I believe I am missing something here. I have followed the instructions listed, I have everything installed and created the script.js file. In regard to the propolys-tts.agi file, I have modified the following area:

    switch ($engine) {
            case 'text2wave':
                    exec($enginebin." -f ".$format['rate']." -o $tmpwavefil$
                    break;
            case 'flite':
                    exec($enginebin." -f $textfile -o $tmpwavefile");
                    break;
            case 'swift':
                    exec($enginebin." -p audio/channels=1,audio/sampling-ra$
                    break;
            case 'pico':
                    exec($enginebin." -f ".$format['rate']." -o $tmpwavefil$
                    break;
            case 'node':
                    exec($enginebin." /opt/aws-nodejs-sample/script.js --mp$
                    break;
            default:
                    debug("$engine is not a valid engine!", 1);
            break;

Lame was already installed with the most recent FreePBX Distro I am using, so I didnt need to do that.
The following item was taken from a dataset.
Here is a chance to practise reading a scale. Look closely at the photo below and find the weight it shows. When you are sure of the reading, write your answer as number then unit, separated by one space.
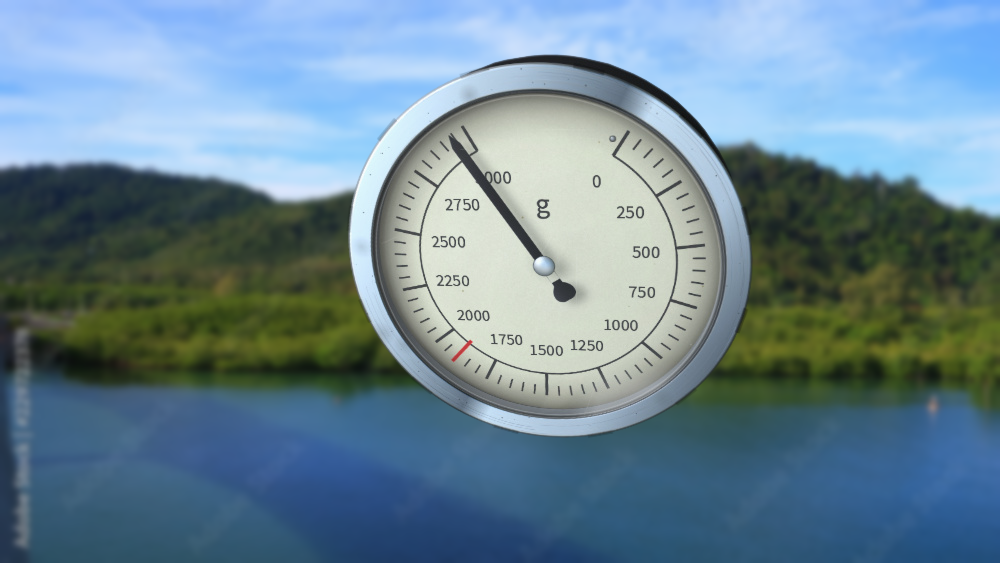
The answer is 2950 g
So my question is, how do you add it to the FreePBX GUI? Because when I go to Applications=> Text to Speech, all I see is filte for engines. Personally, I never intend to replace things when I make changes, I try to make additions. So, I do not want to remove filte or overwrite the way it works, I would like a new option for ‘AWS/Polly or in this case ‘node’’. Thank you!


(Jerson Jr) #10

$format = array(
“ext” => “sln”,
“rate” => "8000"
case ‘node’:

To:

$format = array(
“ext” => “wav”,
“rate” => “8000”

And:

case ‘node’:
exec($enginebin." /opt/aws-nodejs-sample/script.js --mp3=/var/lib/asterisk/sounds/tts/$engine-tts-$hash.mp3 --text=’$text’ --wav=/var/lib/asterisk/sounds/tts/$engine-tts-$hash");
break;


(William Bond) #11

Yes, I did have the rest of that line, it ran off the screen. So I do have the full exec line for ‘node’.


(William Bond) #12

I’m not sure I follow the first portion… what am I doing with the $format?


(Jerson Jr) #13

This code is in the first lines of the propolys-tts.agi


(William Bond) #14

Ok, I figured that out your message got chopped up a little when you edited it. So I updated the $format array but it still does not show as an available engine. Do I need to add something to Settings >> Text to Speech Engines?


(Jerson Jr) #15

I’ve done the update, I’ll set it up again because something may have changed.


(William Bond) #16

Do I need to add something to Settings >> Text to Speech Engines? It doesn’t show up in that drop down list either though.


(Jerson Jr) #17

Yes, click in Add TTS Engine

Engine Name: Node or Polly
Engine Path: /usr/bin/node

And Submit


(Jerson Jr) #18
  • Egine Name: Select Custom

(William Bond) #19

Thank you, that was what I needed. I thought it was probably simple, just wasnt sure exactly what to enter. I’m on my way to testing now :slight_smile:


(William Bond) #20

Alright, I have my AWS account setup and entered the keyid and accessid. I setup a new TTS and chose the new engine, then I submitted and applied the config, but nothing is played when I try to use the TTS. If I switch it back to ‘filte’ it works fine. From here, I’m not sure where I would check to see if it is actually doing what it should. But, I did login to AWS and it says the key has yet to be used.